Simple analytical expressions are obtained for the energy and angular distributions of outgoing electrons in ionization of a molecular hydrogen ion by a strong low-frequency electromagnetic field as well as for the ionization probabilities per unit time. The cases of linear and circular polarization of the laser radiation are studied. It is shown that in contrast to the case of the ionization of atoms oscillations appear in the energy spectra of the photoelectrons as a function of their kinetic energy. The well-known limits for the tunneling ionization probabilities for the hydrogen atom by a strong low-frequency alternating field are obtained in the case of large internuclear separations.
Two images of the sky over the HAARP Gakona Facility using the NRL-cooled CCD imager at 557.7 nm. The field of view is approximately 38°. The left-hand image shows the background star field with the HF transmitter off. The right-hand image was taken 63 seconds later with the HF transmitter on. Structure is evident in the emission region.
You left out the title of the paper and ignored one very important word.
Ionization of a molecular hydrogen ion by a strong low-frequency electromagnetic field of laser radiation
Laser: light amplification by stimulated emission of radiation
The paper is talking about low frequency lasers, which are at frequencies extremely higher than radio frequencies. HAARP is not a laser, it is a radio transmitter.
HAARP does not induce ionization. It cannot. It adds energy to existing ions.
Near ultraviolet, visible light, infrared, microwave, radio waves, and low-frequency RF (longwave) are all examples of non-ionizing radiation.
HAARP is capable of heating a small volume of existing ions in the ionosphere over Gakona, Alaska. And yes, under favorable ionospheric conditions, it can heat that volume of existing ions enough to produce visible light.

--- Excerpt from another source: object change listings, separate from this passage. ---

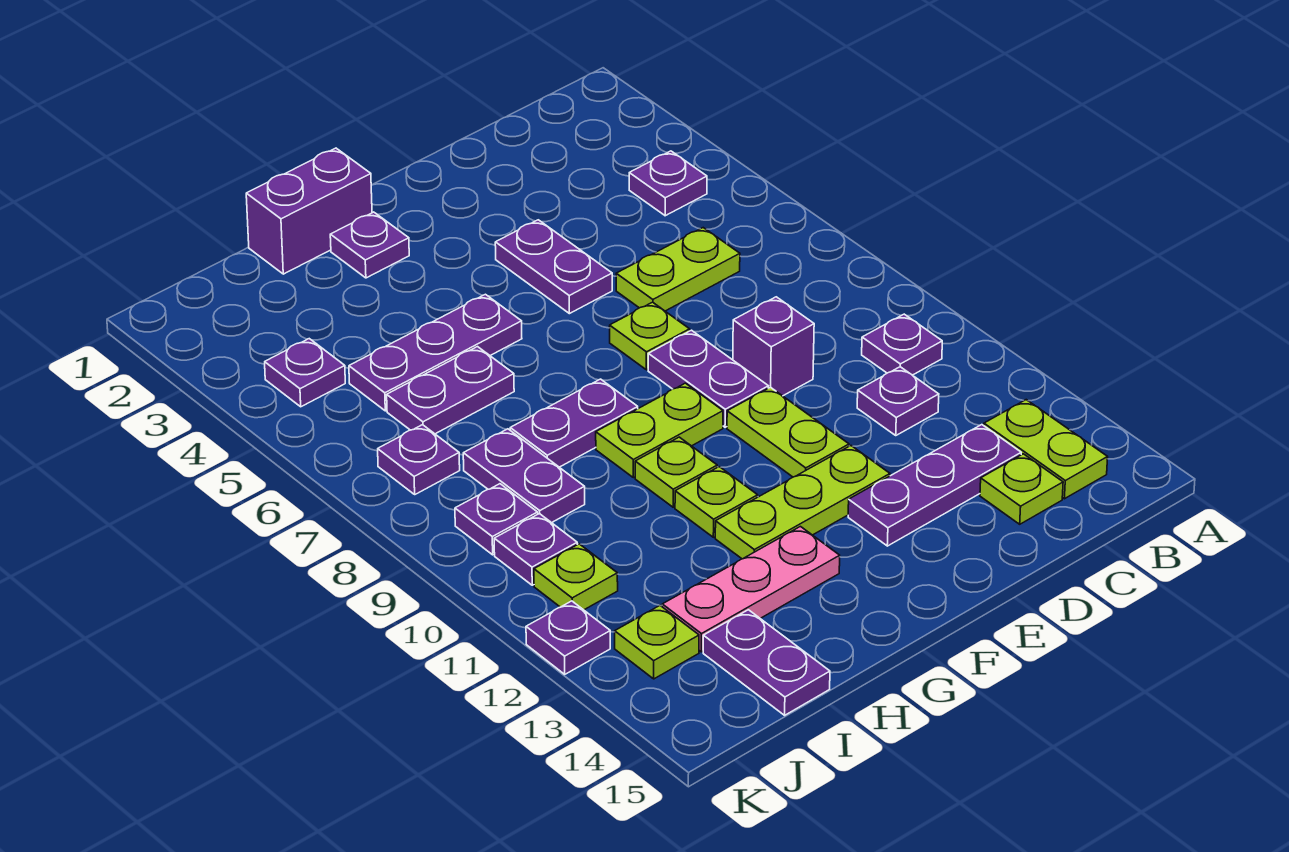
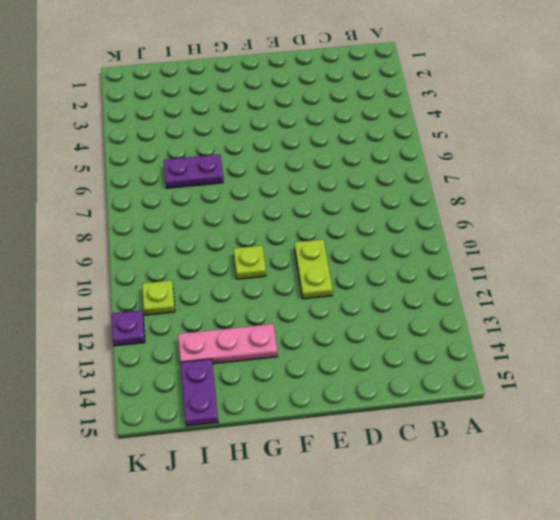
none -> purple 1x1 plate [629,151,707,216]
none -> purple 1x1 plate [862,314,942,375]
none -> lime 1x2 plate [984,400,1108,499]
none -> lime 1x2 plate [616,228,740,311]

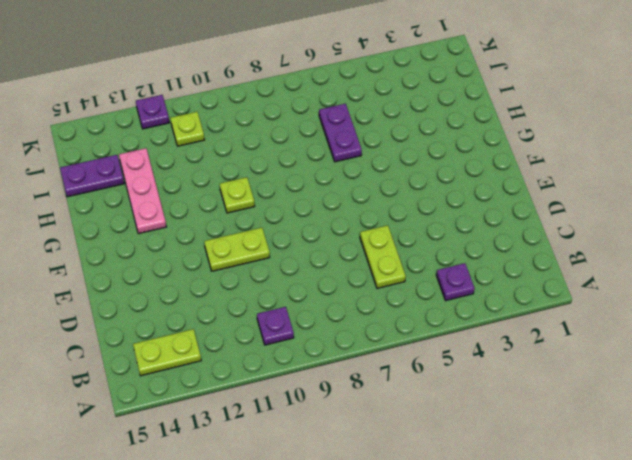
none -> purple 1x1 plate [857,367,939,435]
none -> purple 1x3 plate [848,425,1021,546]
none -> lime 1x1 plate [980,454,1063,524]
none -> purple 1x1 brick [733,297,814,396]

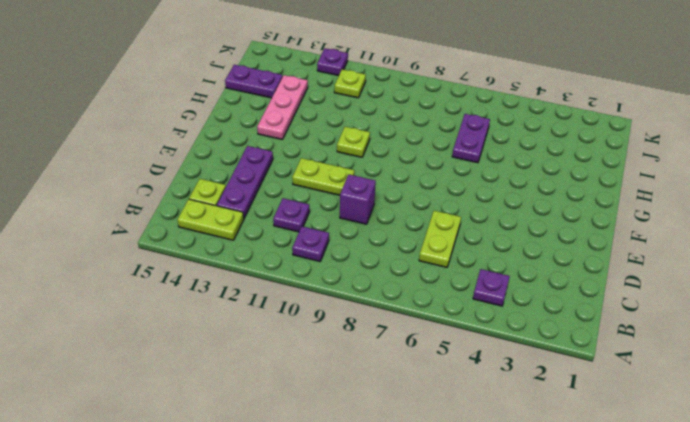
none -> purple 1x2 plate [495,220,612,314]
none -> lime 1x1 plate [610,302,690,370]
none -> purple 1x2 plate [648,330,768,427]
none -> lime 1x3 plate [715,446,890,559]

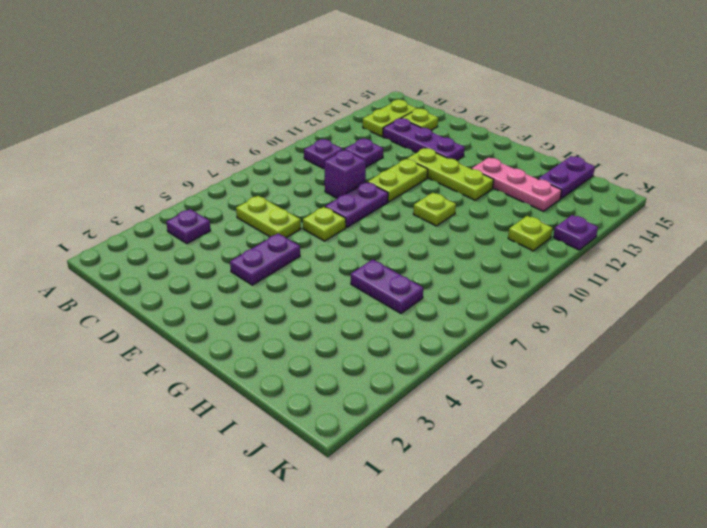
none -> lime 1x2 plate [596,383,723,478]
none -> purple 1x2 brick [246,148,372,274]
none -> purple 1x1 plate [330,212,409,278]
none -> purple 1x3 plate [349,294,522,411]

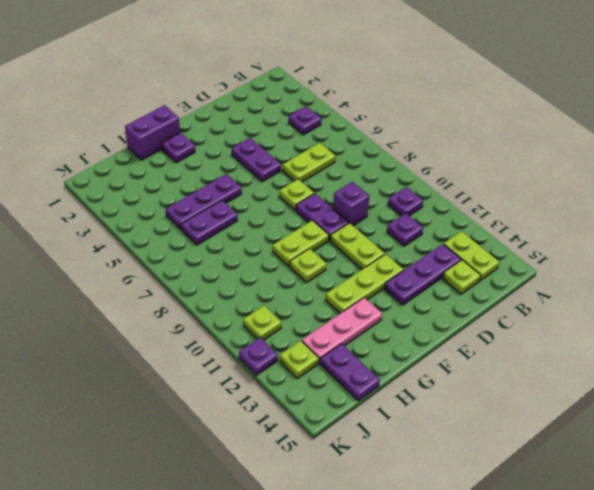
none -> purple 1x2 plate [510,379,638,467]
none -> lime 1x1 plate [675,467,758,537]
none -> purple 1x2 plate [463,429,585,523]
none -> purple 1x1 plate [265,339,345,407]

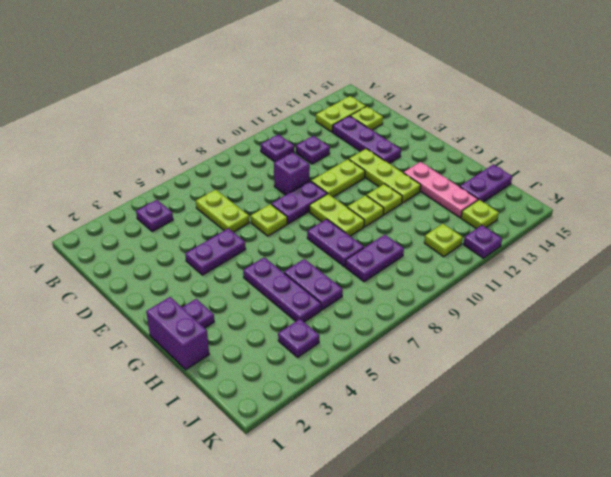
none -> purple 1x1 plate [378,425,460,494]
none -> purple 1x1 plate [455,484,538,555]
none -> purple 1x1 plate [494,514,577,585]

Very low levels of visible light.
Originally posted by Phage
reply to post by Edrick
Weren't paying attention?
www.abovetopsecret.com...
Originally posted by Edrick
In this video...
Light is AMPLIFIED by the Stimulated Emissions of Radiation from the Microwave Magnetotron.
The gas in the microwave is HEATED to a plasma state.
The photons they release are more energetic than microwaves. (visible spectrum)
You are bickering about whether *ONE* photon has enough energy to Ionize a gas... and you are missing the fact that THERE IS MORE THAN ONE PHOTON increasing the energy level of the gas.
From what has been said in this thread, by the detractors... *MICROWAVE* frequency Electromagnetic radiation is TOO WEAK to make Gas Glow.
HAARP frequency radio waves CAN, Have, and *DO* produce visible "Auroral" phenomenon.